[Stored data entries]
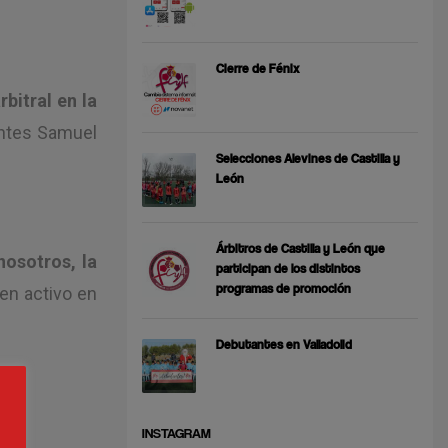
Cierre de Fénix
rbitral en la
entes Samuel
Selecciones Alevines de Castilla y
León
Árbitros de Castilla y León que
nosotros, la
participan de los distintos
programas de promoción
en activo en
Debutantes en Valladolid
INSTAGRAM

> **GOAL OF THE EXERCISE**
Write out every line of text from the rows above with the same wording, spelling and line breaks. Leave the pictures out.

> **EXERCISE RESULT**
Cierre de Fénix
rbitral en la
entes Samuel
Selecciones Alevines de Castilla y
León
Árbitros de Castilla y León que
nosotros, la
participan de los distintos
programas de promoción
en activo en
Debutantes en Valladolid
INSTAGRAM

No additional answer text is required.